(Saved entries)
◆ ◆ ◆

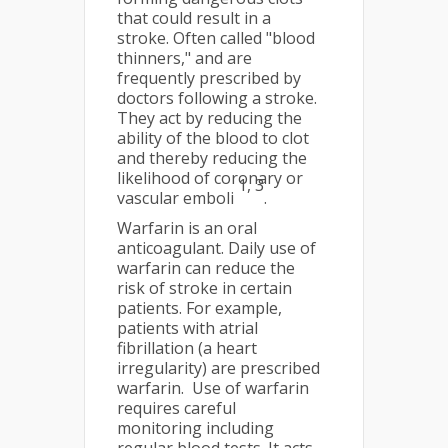
that could result in a
stroke. Often called "blood
thinners," and are
frequently prescribed by
doctors following a stroke.
They act by reducing the
ability of the blood to clot
and thereby reducing the
likelihood of coronary or
1, 3
vascular emboli
.
Warfarin is an oral
anticoagulant. Daily use of
warfarin can reduce the
risk of stroke in certain
patients. For example,
patients with atrial
fibrillation (a heart
irregularity) are prescribed
warfarin. Use of warfarin
requires careful
monitoring including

◆ ◆ ◆

EXERCISE REQUIREMENTS> The records above must be printed exactly, but the pictures they hold should be omitted.

RESPONSE FOR THIS EXERCISE>
that could result in a
stroke. Often called "blood
thinners," and are
frequently prescribed by
doctors following a stroke.
They act by reducing the
ability of the blood to clot
and thereby reducing the
likelihood of coronary or
1, 3
vascular emboli
.
Warfarin is an oral
anticoagulant. Daily use of
warfarin can reduce the
risk of stroke in certain
patients. For example,
patients with atrial
fibrillation (a heart
irregularity) are prescribed
warfarin. Use of warfarin
requires careful
monitoring including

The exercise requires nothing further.